Ion-dipole complex formation from deprotonated phenol fatty acid esters evidenced by using gas-phase labeling combined with tandem mass spectrometry
Author(s) -
Françoise Fournier,
B. Rémaud,
Thierry Blasco,
JeanClaude Tabet
Publication year - 1993
Publication title -
journal of the american society for mass spectrometry
Language(s) - English
Resource type - Journals
SCImago Journal Rank - 0.961
H-Index - 127
eISSN - 1879-1123
pISSN - 1044-0305
DOI - 10.1016/1044-0305(93)85057-5
Subject(s) - chemistry , dissociation (chemistry) , proton affinity , isomerization , infrared multiphoton dissociation , tandem mass spectrometry , photochemistry , collision induced dissociation , ketene , phenol , deprotonation , moiety , mass spectrometry , medicinal chemistry , ion , organic chemistry , chromatography , protonation , catalysis
The behavior of para-hydroxy-benzyl and hydroxy-phenylethyl fatty acid esters and methoxy derivatives toward the NH3/NH2 (-) system was investigated.
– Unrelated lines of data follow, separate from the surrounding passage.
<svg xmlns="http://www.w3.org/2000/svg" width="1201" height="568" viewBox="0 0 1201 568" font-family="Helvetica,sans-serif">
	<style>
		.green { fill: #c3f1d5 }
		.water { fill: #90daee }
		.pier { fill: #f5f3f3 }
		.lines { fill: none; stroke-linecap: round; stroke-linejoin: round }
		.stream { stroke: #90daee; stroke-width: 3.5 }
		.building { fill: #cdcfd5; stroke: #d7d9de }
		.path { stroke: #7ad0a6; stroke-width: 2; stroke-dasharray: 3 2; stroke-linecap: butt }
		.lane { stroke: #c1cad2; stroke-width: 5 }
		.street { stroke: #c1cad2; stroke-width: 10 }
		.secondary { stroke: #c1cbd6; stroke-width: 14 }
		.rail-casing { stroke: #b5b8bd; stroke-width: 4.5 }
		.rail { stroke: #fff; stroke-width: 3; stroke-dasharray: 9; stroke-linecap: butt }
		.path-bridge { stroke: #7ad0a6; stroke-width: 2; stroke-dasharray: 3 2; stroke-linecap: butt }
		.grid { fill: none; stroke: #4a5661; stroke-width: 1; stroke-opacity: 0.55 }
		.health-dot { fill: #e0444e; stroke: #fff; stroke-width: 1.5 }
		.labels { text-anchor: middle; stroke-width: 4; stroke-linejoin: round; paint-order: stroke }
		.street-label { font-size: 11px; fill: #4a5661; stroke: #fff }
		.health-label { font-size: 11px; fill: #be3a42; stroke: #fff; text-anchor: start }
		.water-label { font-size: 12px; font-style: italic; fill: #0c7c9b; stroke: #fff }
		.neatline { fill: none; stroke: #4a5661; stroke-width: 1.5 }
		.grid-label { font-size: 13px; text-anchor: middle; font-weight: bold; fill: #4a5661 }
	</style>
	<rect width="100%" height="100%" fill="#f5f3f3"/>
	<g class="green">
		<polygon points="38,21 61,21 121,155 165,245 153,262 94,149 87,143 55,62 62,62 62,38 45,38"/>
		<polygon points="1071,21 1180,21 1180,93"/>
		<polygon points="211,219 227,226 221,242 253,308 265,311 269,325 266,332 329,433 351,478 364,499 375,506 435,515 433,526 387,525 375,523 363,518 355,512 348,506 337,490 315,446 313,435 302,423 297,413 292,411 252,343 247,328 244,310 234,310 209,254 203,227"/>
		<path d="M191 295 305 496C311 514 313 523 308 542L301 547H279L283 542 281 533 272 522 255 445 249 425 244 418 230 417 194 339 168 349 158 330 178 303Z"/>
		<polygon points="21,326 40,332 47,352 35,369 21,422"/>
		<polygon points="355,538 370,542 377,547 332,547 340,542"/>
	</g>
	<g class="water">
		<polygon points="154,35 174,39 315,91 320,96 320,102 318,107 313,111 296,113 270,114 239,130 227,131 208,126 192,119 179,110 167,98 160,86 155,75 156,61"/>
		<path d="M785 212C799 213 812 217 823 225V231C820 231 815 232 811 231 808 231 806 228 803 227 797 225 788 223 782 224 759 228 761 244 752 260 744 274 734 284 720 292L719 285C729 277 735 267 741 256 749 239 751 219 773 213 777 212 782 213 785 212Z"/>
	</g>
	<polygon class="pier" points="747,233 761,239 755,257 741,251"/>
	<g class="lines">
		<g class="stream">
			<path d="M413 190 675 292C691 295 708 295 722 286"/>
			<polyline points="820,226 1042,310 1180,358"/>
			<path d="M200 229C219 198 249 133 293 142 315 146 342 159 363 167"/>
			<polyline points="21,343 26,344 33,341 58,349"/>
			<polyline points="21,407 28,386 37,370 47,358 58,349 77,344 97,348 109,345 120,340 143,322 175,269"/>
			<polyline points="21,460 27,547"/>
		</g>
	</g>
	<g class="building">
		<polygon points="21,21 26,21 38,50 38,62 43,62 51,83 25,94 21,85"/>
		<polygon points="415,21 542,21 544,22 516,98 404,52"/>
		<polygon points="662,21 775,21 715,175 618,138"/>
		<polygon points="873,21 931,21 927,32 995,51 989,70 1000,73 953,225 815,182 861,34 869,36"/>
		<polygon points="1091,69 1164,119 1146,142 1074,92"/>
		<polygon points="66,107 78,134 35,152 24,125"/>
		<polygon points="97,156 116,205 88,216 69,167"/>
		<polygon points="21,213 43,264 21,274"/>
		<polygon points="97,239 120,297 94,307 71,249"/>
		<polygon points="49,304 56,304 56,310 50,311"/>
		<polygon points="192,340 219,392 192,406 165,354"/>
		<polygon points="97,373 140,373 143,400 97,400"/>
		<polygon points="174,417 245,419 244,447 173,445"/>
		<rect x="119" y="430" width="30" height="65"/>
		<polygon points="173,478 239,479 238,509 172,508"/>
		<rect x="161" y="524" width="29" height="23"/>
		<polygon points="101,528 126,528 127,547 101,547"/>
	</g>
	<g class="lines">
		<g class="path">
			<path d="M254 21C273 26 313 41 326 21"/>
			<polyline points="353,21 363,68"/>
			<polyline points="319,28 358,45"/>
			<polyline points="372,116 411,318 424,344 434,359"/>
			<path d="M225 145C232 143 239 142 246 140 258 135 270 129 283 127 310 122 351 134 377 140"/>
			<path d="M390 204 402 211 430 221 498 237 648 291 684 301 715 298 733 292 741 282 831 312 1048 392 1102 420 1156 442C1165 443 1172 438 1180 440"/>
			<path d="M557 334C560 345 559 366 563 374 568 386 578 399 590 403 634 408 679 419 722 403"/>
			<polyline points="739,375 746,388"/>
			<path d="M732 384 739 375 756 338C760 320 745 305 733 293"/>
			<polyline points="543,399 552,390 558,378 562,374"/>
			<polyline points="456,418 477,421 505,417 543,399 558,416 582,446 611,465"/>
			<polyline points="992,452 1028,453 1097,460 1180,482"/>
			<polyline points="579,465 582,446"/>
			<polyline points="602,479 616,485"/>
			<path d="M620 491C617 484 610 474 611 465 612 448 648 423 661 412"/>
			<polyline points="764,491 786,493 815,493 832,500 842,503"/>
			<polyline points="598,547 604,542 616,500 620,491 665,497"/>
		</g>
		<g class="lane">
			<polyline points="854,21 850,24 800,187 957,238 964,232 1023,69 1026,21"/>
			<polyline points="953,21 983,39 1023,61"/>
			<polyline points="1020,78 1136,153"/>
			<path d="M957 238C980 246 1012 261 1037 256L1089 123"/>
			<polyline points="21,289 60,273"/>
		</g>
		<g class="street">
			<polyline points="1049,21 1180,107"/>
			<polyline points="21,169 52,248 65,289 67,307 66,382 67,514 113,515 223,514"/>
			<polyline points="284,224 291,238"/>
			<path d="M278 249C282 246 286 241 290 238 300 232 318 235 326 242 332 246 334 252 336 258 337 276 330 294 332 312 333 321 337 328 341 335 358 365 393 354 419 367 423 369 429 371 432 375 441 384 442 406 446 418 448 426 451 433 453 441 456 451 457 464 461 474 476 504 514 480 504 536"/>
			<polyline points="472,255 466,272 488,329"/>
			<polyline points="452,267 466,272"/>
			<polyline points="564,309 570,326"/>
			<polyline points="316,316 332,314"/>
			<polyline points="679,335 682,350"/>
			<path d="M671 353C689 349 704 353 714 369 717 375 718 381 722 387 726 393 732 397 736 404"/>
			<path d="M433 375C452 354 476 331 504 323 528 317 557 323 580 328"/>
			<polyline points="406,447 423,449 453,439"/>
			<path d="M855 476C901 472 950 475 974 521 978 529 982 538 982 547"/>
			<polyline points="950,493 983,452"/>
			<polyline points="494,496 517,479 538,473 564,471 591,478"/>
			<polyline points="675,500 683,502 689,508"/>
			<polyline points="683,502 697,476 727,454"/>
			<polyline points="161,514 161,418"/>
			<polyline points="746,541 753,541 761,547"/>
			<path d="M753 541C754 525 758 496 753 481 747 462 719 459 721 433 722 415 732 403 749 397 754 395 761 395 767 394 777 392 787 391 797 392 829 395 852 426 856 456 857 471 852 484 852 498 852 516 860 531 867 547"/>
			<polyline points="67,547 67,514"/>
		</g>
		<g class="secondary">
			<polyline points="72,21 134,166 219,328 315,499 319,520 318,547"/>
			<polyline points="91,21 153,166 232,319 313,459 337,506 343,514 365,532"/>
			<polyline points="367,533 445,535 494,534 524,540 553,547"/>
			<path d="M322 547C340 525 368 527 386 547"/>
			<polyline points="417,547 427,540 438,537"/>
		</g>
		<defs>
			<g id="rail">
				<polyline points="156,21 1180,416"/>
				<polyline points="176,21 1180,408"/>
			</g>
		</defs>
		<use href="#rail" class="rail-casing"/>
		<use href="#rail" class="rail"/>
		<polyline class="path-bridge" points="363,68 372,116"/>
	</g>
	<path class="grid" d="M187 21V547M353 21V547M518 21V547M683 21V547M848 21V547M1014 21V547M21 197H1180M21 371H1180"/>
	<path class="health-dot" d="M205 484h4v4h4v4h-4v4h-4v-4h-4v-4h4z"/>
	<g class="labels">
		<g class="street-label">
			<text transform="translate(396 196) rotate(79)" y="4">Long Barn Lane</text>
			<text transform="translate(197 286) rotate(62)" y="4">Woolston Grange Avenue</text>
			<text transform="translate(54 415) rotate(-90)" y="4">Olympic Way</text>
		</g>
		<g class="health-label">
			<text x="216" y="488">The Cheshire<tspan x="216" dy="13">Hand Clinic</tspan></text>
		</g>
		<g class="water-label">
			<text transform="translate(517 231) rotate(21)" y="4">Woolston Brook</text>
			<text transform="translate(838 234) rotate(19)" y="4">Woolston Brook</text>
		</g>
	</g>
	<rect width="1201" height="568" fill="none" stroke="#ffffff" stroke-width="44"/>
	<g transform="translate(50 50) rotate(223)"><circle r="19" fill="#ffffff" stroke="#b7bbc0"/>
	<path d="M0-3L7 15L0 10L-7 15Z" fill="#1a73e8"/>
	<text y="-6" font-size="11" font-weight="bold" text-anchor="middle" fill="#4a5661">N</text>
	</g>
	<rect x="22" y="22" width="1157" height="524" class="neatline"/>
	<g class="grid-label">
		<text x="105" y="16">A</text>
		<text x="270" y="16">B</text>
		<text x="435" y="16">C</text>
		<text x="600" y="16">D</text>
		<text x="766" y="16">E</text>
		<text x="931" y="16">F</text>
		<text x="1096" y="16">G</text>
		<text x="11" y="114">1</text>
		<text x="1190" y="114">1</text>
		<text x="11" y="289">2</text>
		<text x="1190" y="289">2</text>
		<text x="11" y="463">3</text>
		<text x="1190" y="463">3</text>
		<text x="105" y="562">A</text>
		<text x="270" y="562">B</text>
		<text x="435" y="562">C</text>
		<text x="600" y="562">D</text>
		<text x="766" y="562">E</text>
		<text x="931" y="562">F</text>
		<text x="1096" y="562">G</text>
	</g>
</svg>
Under these negative ion chemical ionization (NICI) conditions, proton abstraction takes place mainly at the more acidic site (i.e., phenol); however, this reaction is not entirely regioselective. Using NICI-ND3 conditions, both isomeric phenoxide and enolate molecular species are produced in competition from these phenol esters. Their respective low-energy collision-activated dissociation spectra are studied, and they strongly differ, showing that these molecular species are not convertible to a common structure. Analysis of specific fragmentations of the OD-enolate parent species labeled by ND3 in the gas phase, indicates that by charge-promoted cleavage, isomerization into an ion-dipole intermediate takes place prior to dissociation. This complex, containing a ketene moiety, isomerizes into different isomeric forms via two consecutive proton transfers: the first, which is very exothermic, is irreversible in contrast to the second, less exothermic reaction, which occurs via a reversible process. It is evidenced by the loss of labeling at phenol or enolizable sites in the fragment ions. Such a stepwise process does not take place from the phenoxide parent ion, which preferentially yields a very stable carboxylate ion. A thermochemical approach, using estimated acidity values, yields a rationalization of the observed reactivities of the various substrates studied.